TAT depends on ATIII, and indicates the activation of the coagulation system [43]. Binding of TM with thrombin can reduce the activity of thrombin and enhance the activity of protein C [44]. PIC reflects the balance of the fibrinolysis and anti-fibrinolysis system and the rise of PIC level can indicate the activation of plasmin [45]. Decreased t-PAIC is associated with severe postpartum hemorrhage [19]. Furthermore, Mei et al. found that TAT, PIC, TM, and t-PAIC could serve as effectively diagnostic and prognostic biomarkers of DIC [46]. This study found that higher FIB and FDP level, lower ATIII activity, higher TAT, PIC, TM and t-PAIC, and the JAK2V617F gene mutation are associated with thrombosis in MPN patients. Among them, patients with higher TAT, TM and t-PAIC were more likely to experience thrombotic events, and only TAT was positively correlated with thrombotic events (Spearman r = 0.287, P = 0.019). Our data showed that the activity of ATIII is significantly lower in MPN patients with thrombosis, which can be explained by pathologically increased thrombin formation and increased consumption for the formation of TAT complexes [47]. In spite of the recognized risk of thrombosis, patients with MPN show little or no abnormalities of traditional coagulation tests such as PT and APTT, perhaps because these are unable to represent the balance between pro- and anti- coagulants nor the effect of platelets and blood cells [32]. In some previous studies, these 4 items were used to predict the possibility of early thrombosis of the patients [20]. Zhou et al. reported that elevated TAT, PIC, TM, t-PAIC, D-dimer, and FDP were sensitive marker in the diagnosis of venous thromboembolism (VTE) patients with malignant tumors [20]. Consistent with our results, TAT, TM and PIC might be sensitive markers of thrombotic status. When thrombosis and bleeding, two contradictory complications, occur in MPN patients at the same time, they will lead to more serious consequences. Therefore, achieving optimal antithrombotic effects while minimizing bleeding events is a major challenge [48].

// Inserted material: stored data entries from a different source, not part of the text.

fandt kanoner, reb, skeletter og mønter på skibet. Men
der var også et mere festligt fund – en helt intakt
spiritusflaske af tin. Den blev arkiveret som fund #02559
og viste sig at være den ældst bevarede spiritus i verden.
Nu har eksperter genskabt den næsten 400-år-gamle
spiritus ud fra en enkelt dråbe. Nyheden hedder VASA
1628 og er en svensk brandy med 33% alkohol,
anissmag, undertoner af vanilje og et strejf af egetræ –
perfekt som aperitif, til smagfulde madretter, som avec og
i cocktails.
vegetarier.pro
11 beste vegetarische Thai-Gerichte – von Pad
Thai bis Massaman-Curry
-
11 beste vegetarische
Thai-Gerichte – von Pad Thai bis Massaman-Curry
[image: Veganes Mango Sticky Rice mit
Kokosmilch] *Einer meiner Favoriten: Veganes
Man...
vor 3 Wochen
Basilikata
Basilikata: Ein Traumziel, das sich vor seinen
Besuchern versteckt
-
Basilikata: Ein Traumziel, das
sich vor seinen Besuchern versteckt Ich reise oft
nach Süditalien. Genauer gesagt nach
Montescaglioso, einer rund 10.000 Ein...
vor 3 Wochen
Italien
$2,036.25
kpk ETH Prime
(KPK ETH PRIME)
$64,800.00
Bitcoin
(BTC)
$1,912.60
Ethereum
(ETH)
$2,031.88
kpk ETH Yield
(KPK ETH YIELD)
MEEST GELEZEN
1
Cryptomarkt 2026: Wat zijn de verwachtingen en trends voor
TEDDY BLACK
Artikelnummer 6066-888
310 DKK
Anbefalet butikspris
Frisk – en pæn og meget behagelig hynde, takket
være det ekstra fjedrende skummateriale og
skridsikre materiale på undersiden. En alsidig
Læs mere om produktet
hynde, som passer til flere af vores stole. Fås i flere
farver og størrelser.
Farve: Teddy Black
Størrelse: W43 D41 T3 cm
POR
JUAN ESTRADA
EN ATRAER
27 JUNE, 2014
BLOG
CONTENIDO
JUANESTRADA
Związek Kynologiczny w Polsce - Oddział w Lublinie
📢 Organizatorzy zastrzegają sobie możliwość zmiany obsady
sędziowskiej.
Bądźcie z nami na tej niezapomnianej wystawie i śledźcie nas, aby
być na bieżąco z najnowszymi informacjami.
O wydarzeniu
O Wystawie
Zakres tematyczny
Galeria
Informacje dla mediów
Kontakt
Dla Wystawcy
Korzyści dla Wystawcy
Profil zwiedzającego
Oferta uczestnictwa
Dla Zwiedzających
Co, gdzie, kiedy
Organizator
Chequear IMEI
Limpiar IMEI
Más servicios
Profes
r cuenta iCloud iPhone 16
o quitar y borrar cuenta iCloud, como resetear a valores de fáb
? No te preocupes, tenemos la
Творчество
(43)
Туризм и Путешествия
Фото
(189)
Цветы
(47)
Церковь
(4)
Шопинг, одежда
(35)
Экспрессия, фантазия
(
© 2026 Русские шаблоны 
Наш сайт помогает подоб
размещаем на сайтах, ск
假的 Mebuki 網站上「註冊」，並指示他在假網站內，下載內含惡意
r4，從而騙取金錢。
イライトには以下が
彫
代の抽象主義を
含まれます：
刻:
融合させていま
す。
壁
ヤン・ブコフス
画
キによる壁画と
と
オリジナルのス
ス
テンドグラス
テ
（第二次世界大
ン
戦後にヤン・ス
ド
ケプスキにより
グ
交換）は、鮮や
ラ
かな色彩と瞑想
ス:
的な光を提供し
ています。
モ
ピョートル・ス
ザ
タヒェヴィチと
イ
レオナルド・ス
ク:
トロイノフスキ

This study is the first evaluation of the four novel potential predictive markers of thrombosis in MPN disorders. However, there were some limitations in this study. It was a retrospective study and the population of the study was relatively small, lacking a normal healthy control population. Under normal conditions, the level of TAT, PIC, TM, and t-PAIC in our research was determined at diagnosis and lacked post-treatment results. In this study, we have not yet conducted multivariate Cox survival analysis, in future, we will execute a prospective cohort study to explore the applications of these 4 parameters combined with ATIII, and FDP.

Conclusions

In conclusion, the presence of high TAT, PIC, TM, t-PAIC, ATIII, and FDP in MPN patients were associated with thrombosis. Both markers may be important factors for thrombosis in the settings of BCR/ABL-negative MPN and further prospective studies to confirm these findings are proposed.